By Tom Yamachika, President
(For Release 6/7/15)
This week we will be talking about “resort fees.” In recent years, a number of hotels, including many in Hawaii, have been adding them to hotel bills. The hotels say that it’s for access to the gym, pool, or Wi-Fi network, for example. But the fee is charged whether or not the guest uses the gym, pool, or Internet.
By adding a resort fee of $25 to a room rate of $125, the hotel brings in $150 per night but it can advertise a $125 room rate.
Whether or not this is truth in advertising — the consumer protection people can sort that one out — this also creates tax issues.
Our state imposes a general excise tax on pretty much every kind of income. But an extra 9.25% is slapped on the charge for a hotel room. This is called the transient accommodations tax, or TAT. The hotels say that the resort fee is not for accommodations, as mentioned above, but the Department of Taxation has stated that a mandatory resort fee looks and walks like a room charge, so by golly they’re going to apply the TAT to the fee as well.

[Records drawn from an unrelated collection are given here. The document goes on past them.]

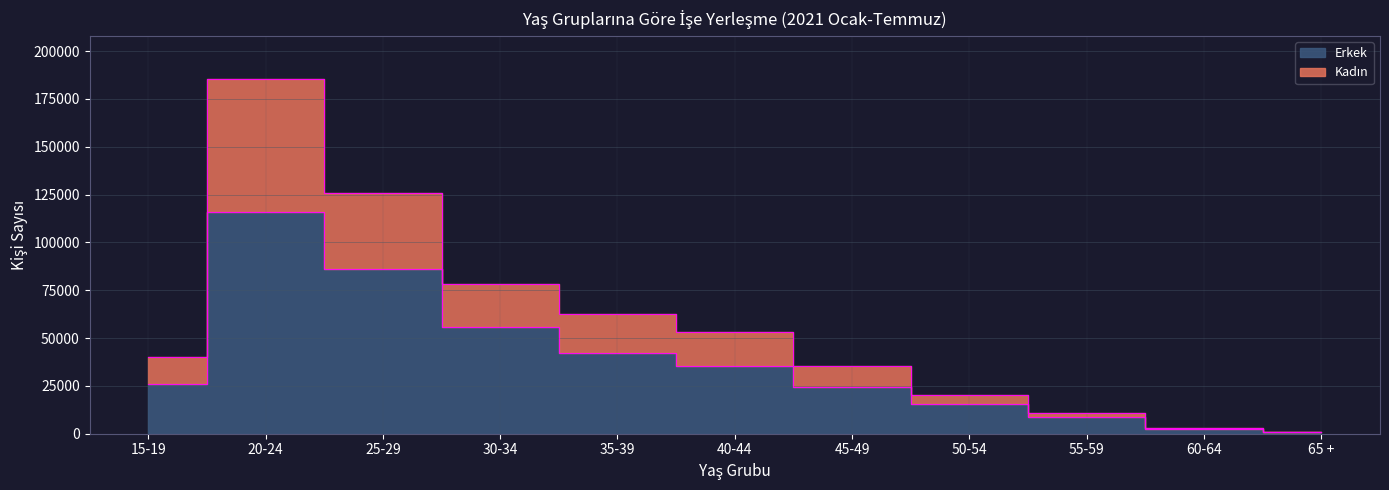

List the labels in order of Kadın value, largest first.

20-24, 25-29, 30-34, 35-39, 40-44, 15-19, 45-49, 50-54, 55-59, 60-64, 65 +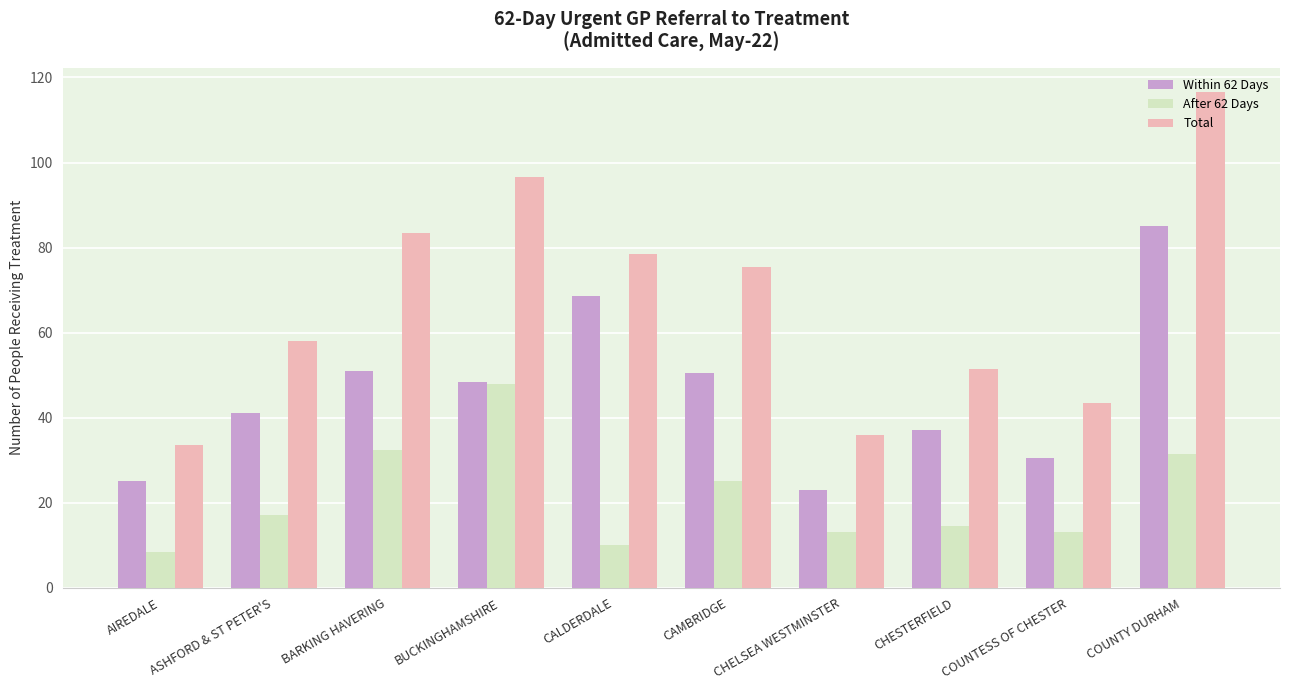

Count the number of data series in this chart.

3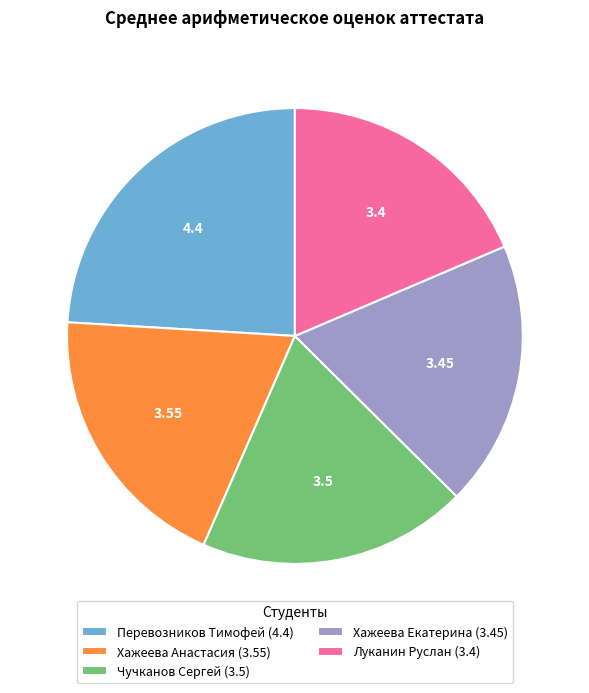

Do Хажеева Анастасия (3.55) and Чучканов Сергей (3.5) together represent more than half of the pie?

No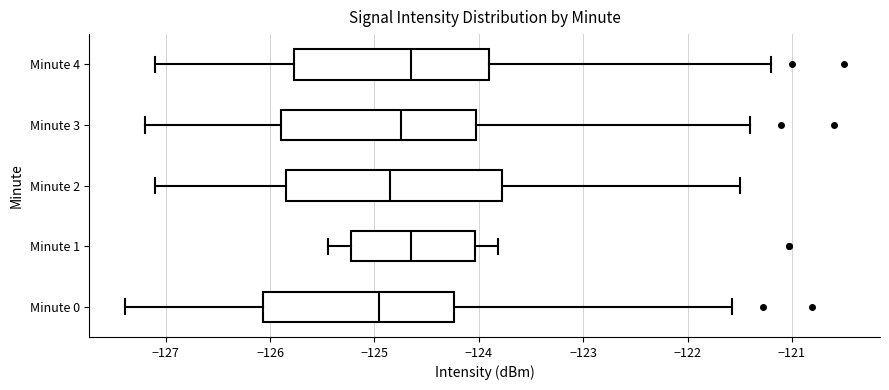

Which box is the widest, from its left edge to its right edge?

Minute 2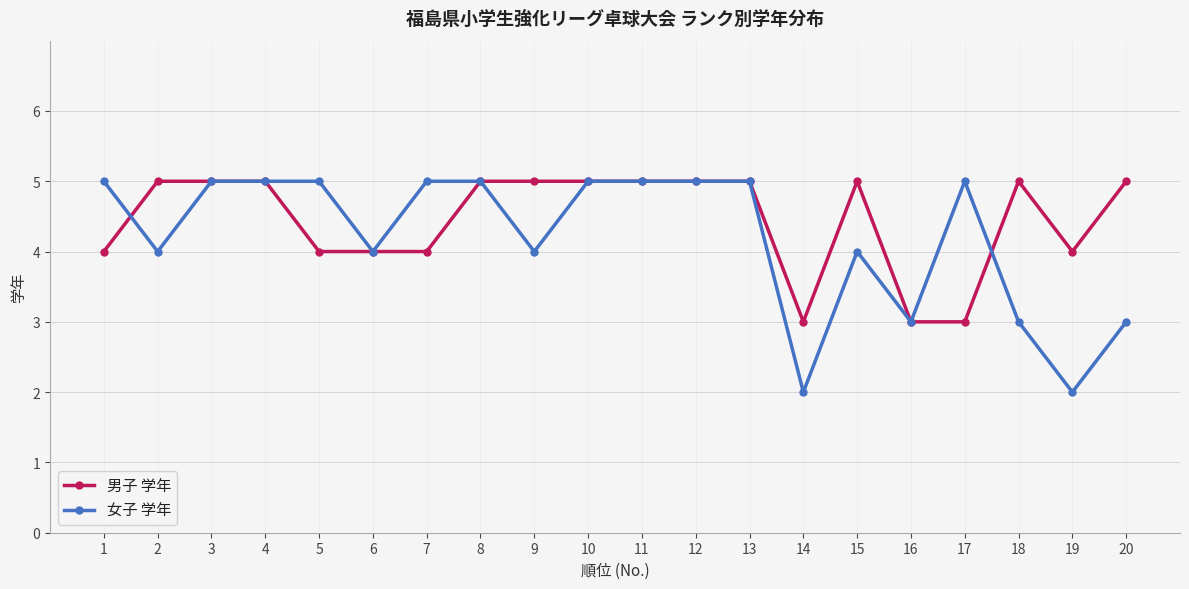

What is the greatest value displayed?

5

The Department’s view of the world might make sense at first glance. After all, if I show up at a hotel without a car and they charge me a per-night parking fee anyway, then it’s tough for the hotel to say that what they are calling a parking fee isn’t just another piece of the room charge. But the Department’s own regulations add a wrinkle. The regulation gives the example of a guest who pays a certain amount per night on the “American Plan,” which includes breakfast. The regulation says that the TAT is not due on that part of the per-night cost attributable to the meal. Presumably the guest would pay the same amount even if he skipped breakfast; and we don’t know if the hotel offered the same room without the meal plan. The rule doesn’t go into that much detail. So the regulation appears to say that if you can figure out that part of a per-night charge is for something other than the stay, then the TAT doesn’t apply to that part.
To get “further clarity” on the issue, the Department for the last couple of years has pushed some bills at the Legislature that would have explicitly made resort fees subject to the TAT. The bills have all stalled, indicating that at least some lawmakers are not buying the Department’s view. In the meantime, the Department’s apparent unwillingness to follow its own regulation is creating confusion.
One way out of this problem is for the Department and industry to work out a suitable dividing line. For example, we could look at the reality that a “room rate” is not just for a hotel room but also includes amenities and services that one would typically expect with a hotel room. Other amenities and services, like the meal in the American Plan example, should not be subjected to TAT whether or not they are bundled with the room cost.
Here it looks like the regulation is causing a problem and the Legislature seems to be reluctant to change the law, so let’s get that regulation changed to a reasonable compromise position. The Department won’t get everything it wants, the hotels won’t get everything they want, but everyone gets clarity and the hotels can go on with their business. We owe it to the industry to come up with clear, no-nonsense rules that everyone can abide by.